The diff between the 2 features exhibits that the tracing model is longer – by 9 traces. Nonetheless, the traced model comprises a lot extra data than the logged model.

var tr = otel.Tracer("container_api")

func PrepareContainer(ctx context.Context, container ContainerContext, locales []string, dryRun bool, allLocalesRequired bool) (*StatusResult, error) {
	ctx, span := tr.Begin(ctx, "prepare_container")
	defer span.Finish()

	tracing.StringSlice(span, "locales", locales)
	tracing.Bool(span, "dry_run", dryRun)
	tracing.Bool(span, "locales_mandatory", allLocalesRequired)

	homePage, err := RenderPage(ctx, dwelling, container, locales, allLocalesRequired)
	if err != nil {
		return nil, tracing.Error(span, err)
	}

	templateIds := []string{homePage.ID}

	hasFaq := container.PageSlugs.FAQ != ""
	tracing.Bool(span, "has_faq", hasFaq)

	if hasFaq {
		faqPage, err := RenderPage(ctx, faq, container, locales, allLocalesRequired)
		if err != nil {
			return nil, tracing.Error(span, err)
		}

		templateIds = append(templateIds, faqPage.ID)
	}

	tracing.StringSlice(span, "template_ids", templateIds)

	if dryRun {
		return &StatusResult{Standing: StatusDryRun}, nil
	}

	if err := MarkReadyForUsage(ctx, container, templateIds); err != nil {
		return nil, tracing.Error(span, err)
	}

	return &StatusResult{Standing: StatusComplete}, nil
}

func RenderPage(ctx context.Context, supply Supply, container ContainerContext, locales []string, allLocalesRequired bool) (string, error) {
	ctx, span := tr.Begin(ctx, "render_page")
	defer span.Finish()

	tracing.String(span, "source_name", supply.Title)

	template, err := FetchAndFillTemplate(ctx, supply, container, locales)
	if err != nil {
		return nil, tracing.Error(span, err)
	}

	web page, err := ConfigureFromTemplate(ctx, container, template, locales)
	if err != nil {
		return nil, tracing.Error(span, err)
	}

	allLocalesRendered := len(web page.Locales) == len(locales)

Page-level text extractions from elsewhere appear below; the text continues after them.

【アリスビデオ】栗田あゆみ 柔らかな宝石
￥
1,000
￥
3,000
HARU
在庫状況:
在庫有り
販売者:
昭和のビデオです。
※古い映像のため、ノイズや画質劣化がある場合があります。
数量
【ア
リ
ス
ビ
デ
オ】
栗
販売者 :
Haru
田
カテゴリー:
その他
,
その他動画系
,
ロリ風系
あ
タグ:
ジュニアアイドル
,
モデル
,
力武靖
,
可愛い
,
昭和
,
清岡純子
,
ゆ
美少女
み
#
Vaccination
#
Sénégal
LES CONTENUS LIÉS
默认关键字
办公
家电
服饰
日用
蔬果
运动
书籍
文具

	tracing.Bool(span, "all_locales_rendered", allLocalesRendered)
	tracing.StringSlice(span, "locales_rendered", web page.Locales)

	if !allLocalesRendered && required {
		return nil, tracing.Errorf(`Didn't render %s web page template for some locales`, supply.Title)
	}

	return web page, nil
}

For those who want to view the information as particular person steps: initial, step 1, step 2, step 3, final

Questions & Solutions

Some questions I’ve seen come up when speaking about doing this.

How do I exploit this?

For those who’re debugging some error, taking the span identify out of your UI, and looking the codebase is an effective begin. Use the attributes named in code to look your UI for issues that match/don’t match.

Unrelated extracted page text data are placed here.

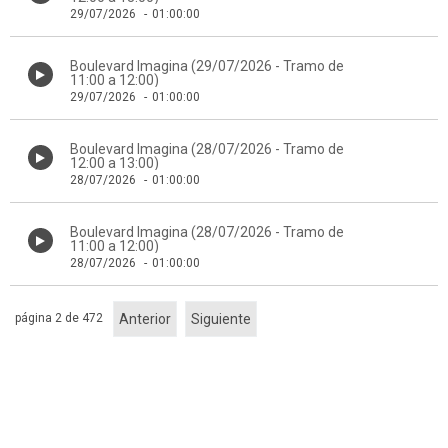
29/07/2026
-
01:00:00
Boulevard Imagina (29/07/2026 - Tramo de
11:00 a 12:00)
29/07/2026
-
01:00:00
Boulevard Imagina (28/07/2026 - Tramo de
12:00 a 13:00)
28/07/2026
-
01:00:00
Boulevard Imagina (28/07/2026 - Tramo de
11:00 a 12:00)
28/07/2026
-
01:00:00
página 2 de 472
Anterior
Siguiente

Additionally, attempt Observability Driven Development. It entails utilizing your hint information earlier than, throughout, and after a change so you understand if its truly behaving as you count on.

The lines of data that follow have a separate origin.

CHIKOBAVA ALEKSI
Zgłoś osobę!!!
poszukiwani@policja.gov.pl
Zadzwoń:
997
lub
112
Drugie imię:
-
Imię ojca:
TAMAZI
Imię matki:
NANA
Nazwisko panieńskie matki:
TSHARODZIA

What do you advocate to view traces?

Honeycomb is one of the best, no query. Lightstep is an in depth second.

I believe that is ugly!

That isn’t a query. Additionally it is a matter of opinion – I occur to suppose traced code appears higher than logged code. It additionally might be that it takes some getting used to whenever you first begin seeing it! Keep in mind how unit testing felt bizarre to start out with?

I would like a log message…

I attempt to flip log messages into statements. Like within the instance above:

  • discovered consumer in cache => user_in_cache: true
  • loading template ${identify} => template_loading: true, template_name: identify

After I have to mark that code execution has gotten to a selected level in a way:

  • add an attribute, like initial_processing_complete: true
  • ponder if the strategy needs to be cut up, and thus have its personal span

I’ve a loop, I’m overwriting attributes on every iteration

Just like above: both transfer the loop physique into its personal methodology, use a closure to create a brand new span within the loop, or don’t have a span per iteration.

You may at all times add abstract data after a loop:

foos := 0
bars := 0
for i, factor := vary issues {
  // ...
  if factor.prop == "foo" {
    foos++
  } else {
    bars++
  }
}

tracing.SetAttribute(span, "foos", foos)
tracing.SetAttribute(span, "bars", bars)

Thanks

Due to Aki for among the questions and a few discussions which expanded a number of of the sections right here.

Due to Lari for prompting this weblog put up initially!

Due to you, for making it to the tip.